ColtAllen / btyd

Buy Till You Die and Customer Lifetime Value statistical models in Python.
https://btyd.readthedocs.io/
Apache License 2.0
114 stars 9 forks source link

Unstable probability of being alive distribution in Pareto/NBD model #86

Open CinelliGucci opened 1 year ago

CinelliGucci commented 1 year ago

Hi there, I am working on estimating the probability of being alive in a pool of customers using the Pareto/NBD model. I found the following a bit weird. The plots show the distribution of probabilities of being alive of my customers. The first is a concentrated distribution while the second one is more smooth. Both of them have been computed using the Pareto/NBD with the same customers and the same l2 coefficient. However, due to the optimization process (Nelder - Mead) the parameters of the model are different (a couple of figures below). Nonetheless, even with very similar parameters (see the third figure) there is this change in the shape of the distribution. Is there any explanation for this?

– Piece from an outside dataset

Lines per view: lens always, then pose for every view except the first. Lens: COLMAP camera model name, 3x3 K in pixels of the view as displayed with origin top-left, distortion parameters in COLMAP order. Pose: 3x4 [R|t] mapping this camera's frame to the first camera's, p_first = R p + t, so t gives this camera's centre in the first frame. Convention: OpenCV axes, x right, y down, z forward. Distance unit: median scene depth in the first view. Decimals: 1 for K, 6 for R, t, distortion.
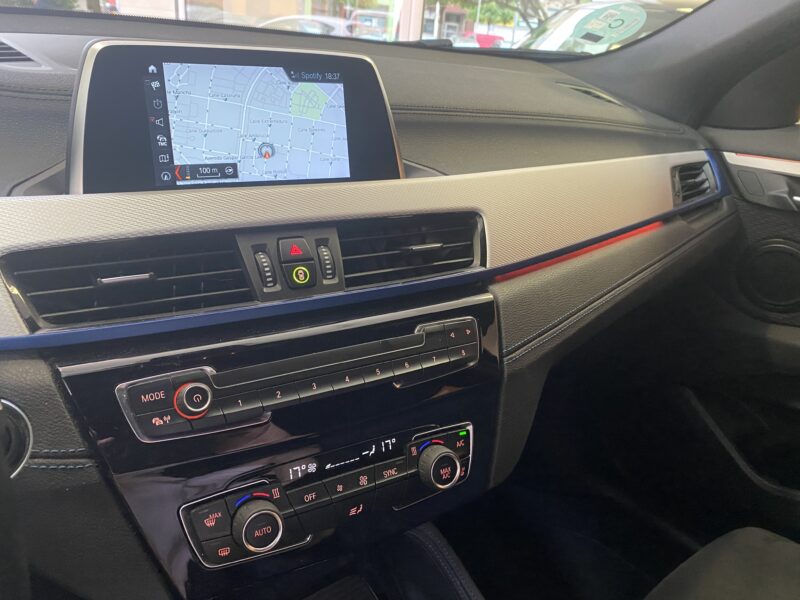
lens RADIAL K [[632.2, 0, 397.3], [0, 632.2, 286.3], [0, 0, 1]] dist [0.034705, -0.045705]
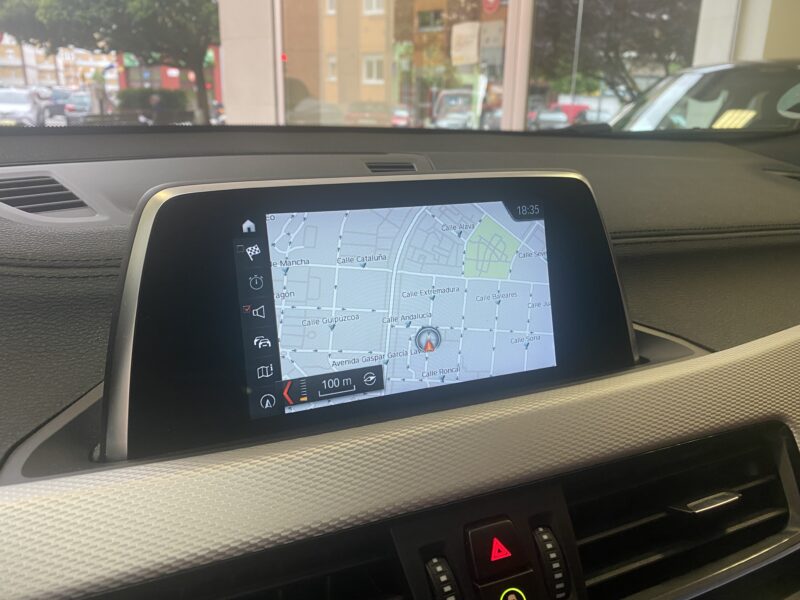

Screenshot 2023-03-03 at 15 24 16 Screenshot 2023-03-03 at 15 16 02 Screenshot 2023-03-03 at 15 34 39
ColtAllen commented 1 year ago

Hey @CinelliGucci,

Nelder-Mead can converge to non-stationary points per Wikipedia, which may explain the variations in parameters. These models are also quite sensitive to changes in parameter values, as you've seen in your plots.

It's important to note development on this library has transitioned to https://github.com/pymc-labs/pymc-marketing. I'm working on a PR for the ParetoNBD model right now in fact. This will be a probabilistic implementation and can better illustrate the variations you're seeing.

CinelliGucci commented 1 year ago

Thanks @ColtAllen Do you expect, usually, a smoother alive distribution? Using the Pareto/NBD. With the bayesian implementation of the Pareto/NBD (you are working on HMC or MAP?) the problem of instability will be solved? Again, thank you for the work and the patience and time dedicating to this project and to reply this issue. Kindest, Alfredo

ColtAllen commented 1 year ago

Do you expect, usually, a smoother alive distribution? Using the Pareto/NBD.

This depends on the data and choice of penalizer_coef. Leaving penalizer_coef at the default value of 0.0 will led to smoother results. When working with large datasets exceeding 1 million customers, I've had trouble getting Nelder-Mead to converge, but ParetoNBDFitter().fit(*args, fit_method='L-BFGS-B') usually works fine.

With the bayesian implementation of the Pareto/NBD (you are working on HMC or MAP?) the problem of instability will be solved?

The Gaussian Hypergeometric function in the Pareto/NBD likelihood expression is what usually causes instability in this model, but we can work around this in our choice of priors and fitting method.pymc-marketing supports a variety of both, and I already know the recommendations to make for this particular model.

CinelliGucci commented 1 year ago

Thanks @ColtAllen I really appreciate the time you are dedicating to reply me. Do you know if in BTYD or in pymc-marketing there will be the implementation of the Pareto/NBD model with time-invariant covariates? At the moment in btyd I can see only the implementation for the BG/NBD

Thanks in advance, Alfredo

ColtAllen commented 1 year ago

Do you know if in BTYD or in pymc-marketing there will be the implementation of the Pareto/NBD model with time-invariant covariates?

I will be working on this soon in pymc-marketing. All dev work in btyd has transitioned to that library.